We’re spread out across the country now, but we keep reuniting in emergency rooms up and down both coasts. We’ve learned the layouts of at least 12 different hospitals, the procedures at the security desks. We can distinguish the difference in rhythm between the ICUs, the hospice wings, the post-op rooms. The locked doors of the traumatic brain injury floors and the psych wards.
These places always have lovely names. “Garden South”, “Pacific View”. I can’t blame the hospital planners for putting a serene spin on things. Of course, many families are growing at these hospitals instead of shrinking. How would you even come up with an appropriate name for the place where you watch someone you love die?
I do, however, have plenty of contempt for the airlines. Especially for the product teams who decided it would be a good idea to throw massive insurance pop-ups at someone trying to get the last seat on a flight 4 hours before its departure—“Are you sure you don’t want to insure this flight?” Insure this flight? I’d love to not even have to fucking take it.
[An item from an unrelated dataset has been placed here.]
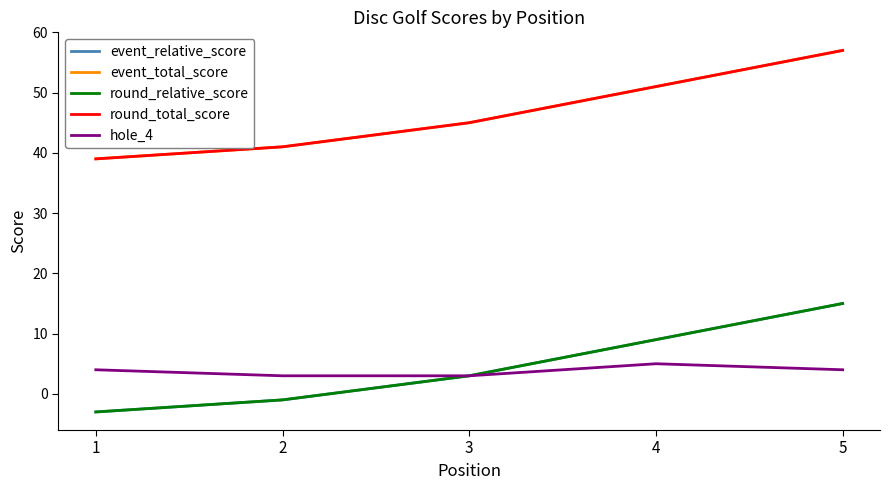

Is this an area chart (filled region under the line)?

No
In which circle of hell did you hide the button that would have let me skip this line of questioning? Within minutes, the flight I was trying to book jumped from $477 to $799.
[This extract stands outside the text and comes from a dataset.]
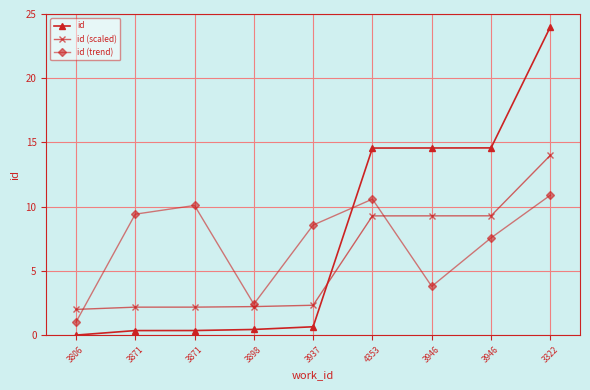

After their last crossing, which series has the higher values: id or id (trend)?

id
My nerves are shot at this point and the numbness has set in. I’m afraid of the phone. Every time it rings, every time someone doesn’t pick up, I steel myself to start executing my now well-established checklist. Book a flight. Tell my manager. Call Dan. Run home, grab whatever is clean, throw it in a bag. Water the plants. Don’t cry in the cab on the way to the airport. Start mapping my path to the hospital when I land. Get tougher.
Is there a name for the specific feeling you get when you realize you’re trying to figure out whether you should be packing your funeral clothes? Is there a world where your decision somehow jinxes the outcome?
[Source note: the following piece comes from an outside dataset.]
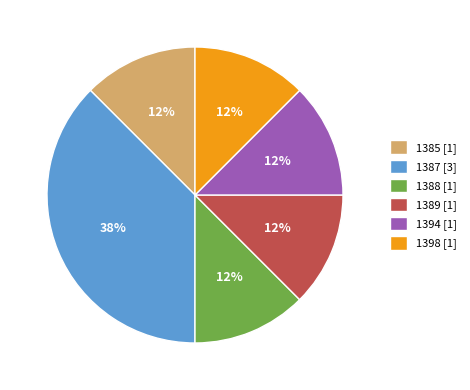

To the nearest percent, what is the average slice percentage?

17%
The commonplace nature of these health failures didn’t prepare me for their impact. Bodily deterioration is guaranteed from birth. It’s already happened to your friends and their families. It will happen to you. It will happen to everyone you love.
And yet
And yet, something really strange has been happening to the four of us—my parents, and my brother and me. We can sit peacefully and eat a meal together now. We can laugh and joke. We’ve taken our first family photo where nobody’s body language is saying “Get me the fuck out of here.” I’m not completely dreading the holidays this year. It doesn’t seem real.
I’ve had this poem stuck in my head for the last two weeks. It’s about romantic love, but for me, it applies to love in general. A really strange cognitive dissonance has taken over my head: I feel genuinely grateful for circumstances that were only possible because of a terrible loss that I wish had never happened.
Sometimes with one I love
Sometimes with one I love I fill myself with rage
for fear I effuse unreturn’d love,
But now I think there is no unreturn’d love,
the pay is certain one way or another
(I loved a certain person ardently and my love was not return’d,
Yet out of that I have written these songs).— Walt Whitman
My aunt died on Halloween at Columbia University Medical Center in Washington Heights. After we said goodbye, we headed downtown and set up camp at an empty restaurant in her neighborhood. The meal took many hours; each new friend and relative that appeared brought another round of food and coffee to the table. Her favorite drink, prosecco, flowed steadily as we toasted over and over to her name and memory.
It was dark when we finally paid and left, spilling out onto a street alive with parents taking their young trick-or-treaters up and down the businesses on Broadway. A group of small monsters jumped at us from the door of the liquor store. We made our way to Harlem-125th to take the train up to my mom’s apartment. While we were waiting for the 11:19, we took this photo.